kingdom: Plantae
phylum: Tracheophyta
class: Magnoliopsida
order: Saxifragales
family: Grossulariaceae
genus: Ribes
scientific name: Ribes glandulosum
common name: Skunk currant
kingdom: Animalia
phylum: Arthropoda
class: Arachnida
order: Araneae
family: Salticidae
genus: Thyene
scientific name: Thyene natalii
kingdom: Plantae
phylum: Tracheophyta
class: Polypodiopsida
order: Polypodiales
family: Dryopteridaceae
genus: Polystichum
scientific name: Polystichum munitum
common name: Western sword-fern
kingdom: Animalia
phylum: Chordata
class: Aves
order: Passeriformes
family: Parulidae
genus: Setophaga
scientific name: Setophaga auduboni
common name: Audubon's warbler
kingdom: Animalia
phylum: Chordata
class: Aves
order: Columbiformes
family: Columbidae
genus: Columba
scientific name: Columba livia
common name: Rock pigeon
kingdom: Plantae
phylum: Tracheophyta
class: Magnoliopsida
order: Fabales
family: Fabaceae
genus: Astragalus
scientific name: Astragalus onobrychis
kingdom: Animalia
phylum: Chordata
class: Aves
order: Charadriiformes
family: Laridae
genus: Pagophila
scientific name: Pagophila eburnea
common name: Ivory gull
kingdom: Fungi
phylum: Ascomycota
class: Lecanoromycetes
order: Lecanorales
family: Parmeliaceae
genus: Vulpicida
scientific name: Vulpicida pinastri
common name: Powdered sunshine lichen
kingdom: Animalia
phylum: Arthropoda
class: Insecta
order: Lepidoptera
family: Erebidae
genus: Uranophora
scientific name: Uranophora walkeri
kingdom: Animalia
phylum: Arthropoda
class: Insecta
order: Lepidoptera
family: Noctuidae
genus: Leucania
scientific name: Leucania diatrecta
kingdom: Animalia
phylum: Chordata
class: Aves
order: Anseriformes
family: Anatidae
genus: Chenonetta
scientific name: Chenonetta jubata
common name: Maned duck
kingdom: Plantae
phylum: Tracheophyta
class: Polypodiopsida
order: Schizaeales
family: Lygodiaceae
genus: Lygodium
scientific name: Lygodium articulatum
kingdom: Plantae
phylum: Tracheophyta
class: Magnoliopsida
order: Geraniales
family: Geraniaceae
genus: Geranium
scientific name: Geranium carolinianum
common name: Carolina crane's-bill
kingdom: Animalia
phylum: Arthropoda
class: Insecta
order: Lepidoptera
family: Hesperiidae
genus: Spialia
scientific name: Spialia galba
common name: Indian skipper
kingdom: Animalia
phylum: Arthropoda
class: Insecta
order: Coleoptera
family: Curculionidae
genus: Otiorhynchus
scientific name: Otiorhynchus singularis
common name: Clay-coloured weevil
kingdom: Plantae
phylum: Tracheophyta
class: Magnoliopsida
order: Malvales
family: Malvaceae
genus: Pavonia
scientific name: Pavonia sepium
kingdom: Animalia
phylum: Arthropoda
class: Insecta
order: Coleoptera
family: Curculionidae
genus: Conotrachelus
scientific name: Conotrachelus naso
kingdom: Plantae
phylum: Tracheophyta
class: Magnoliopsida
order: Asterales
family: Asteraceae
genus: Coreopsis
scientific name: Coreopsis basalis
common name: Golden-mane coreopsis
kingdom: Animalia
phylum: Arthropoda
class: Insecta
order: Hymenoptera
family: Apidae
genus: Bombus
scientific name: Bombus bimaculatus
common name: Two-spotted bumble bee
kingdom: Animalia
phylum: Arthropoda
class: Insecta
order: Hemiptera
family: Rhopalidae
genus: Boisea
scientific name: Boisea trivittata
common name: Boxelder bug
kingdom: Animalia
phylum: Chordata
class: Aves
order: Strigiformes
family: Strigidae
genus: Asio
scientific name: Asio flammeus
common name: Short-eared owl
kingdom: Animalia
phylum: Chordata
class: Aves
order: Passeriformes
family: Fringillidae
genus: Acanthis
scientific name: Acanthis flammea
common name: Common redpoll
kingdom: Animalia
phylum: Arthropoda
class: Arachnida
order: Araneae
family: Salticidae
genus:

== EXERCISE ==
Write out the records from the line with "scientific name: Pagophila eburnea" to the line with "genus: Lygodium", both included, as a numbered list, leaving out any blank lines.

== FULL ANSWER ==
1. scientific name: Pagophila eburnea
2. common name: Ivory gull
3. kingdom: Fungi
4. phylum: Ascomycota
5. class: Lecanoromycetes
6. order: Lecanorales
7. family: Parmeliaceae
8. genus: Vulpicida
9. scientific name: Vulpicida pinastri
10. common name: Powdered sunshine lichen
11. kingdom: Animalia
12. phylum: Arthropoda
13. class: Insecta
14. order: Lepidoptera
15. family: Erebidae
16. genus: Uranophora
17. scientific name: Uranophora walkeri
18. kingdom: Animalia
19. phylum: Arthropoda
20. class: Insecta
21. order: Lepidoptera
22. family: Noctuidae
23. genus: Leucania
24. scientific name: Leucania diatrecta
25. kingdom: Animalia
26. phylum: Chordata
27. class: Aves
28. order: Anseriformes
29. family: Anatidae
30. genus: Chenonetta
31. scientific name: Chenonetta jubata
32. common name: Maned duck
33. kingdom: Plantae
34. phylum: Tracheophyta
35. class: Polypodiopsida
36. order: Schizaeales
37. family: Lygodiaceae
38. genus: Lygodium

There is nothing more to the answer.